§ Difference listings
::::::
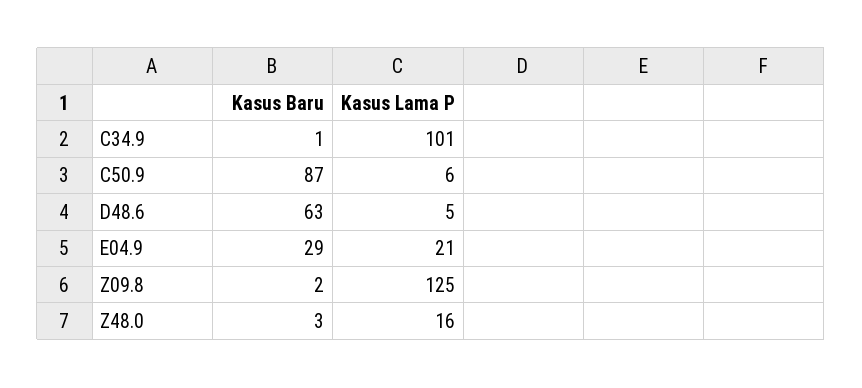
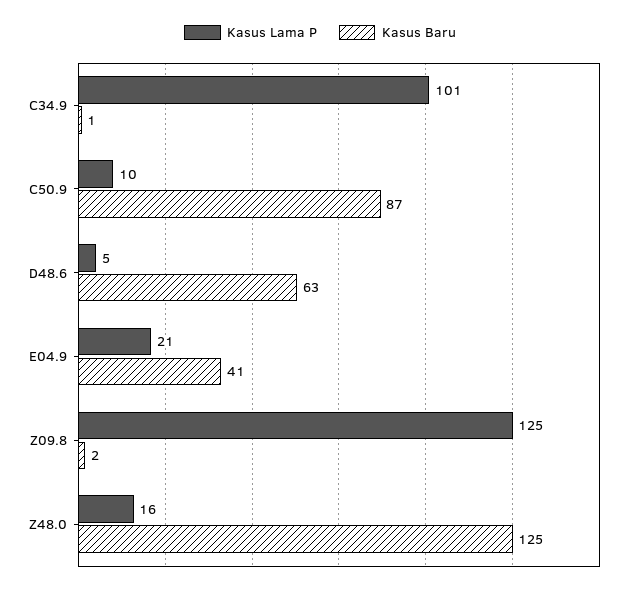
  {
    "Kasus Baru": {
      "C34.9": 1,
      "C50.9": 87,
      "D48.6": 63,
-     "E04.9": 29,
+     "E04.9": 41,
      "Z09.8": 2,
-     "Z48.0": 3
+     "Z48.0": 125
    },
    "Kasus Lama P": {
      "C34.9": 101,
-     "C50.9": 6,
+     "C50.9": 10,
      "D48.6": 5,
      "E04.9": 21,
      "Z09.8": 125,
      "Z48.0": 16
    }
  }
::::::
§ YOUR TASK
Leave the images out and print each entry exactly.

§ RESULT OF THIS TASK
  {
    "Kasus Baru": {
      "C34.9": 1,
      "C50.9": 87,
      "D48.6": 63,
-     "E04.9": 29,
+     "E04.9": 41,
      "Z09.8": 2,
-     "Z48.0": 3
+     "Z48.0": 125
    },
    "Kasus Lama P": {
      "C34.9": 101,
-     "C50.9": 6,
+     "C50.9": 10,
      "D48.6": 5,
      "E04.9": 21,
      "Z09.8": 125,
      "Z48.0": 16
    }
  }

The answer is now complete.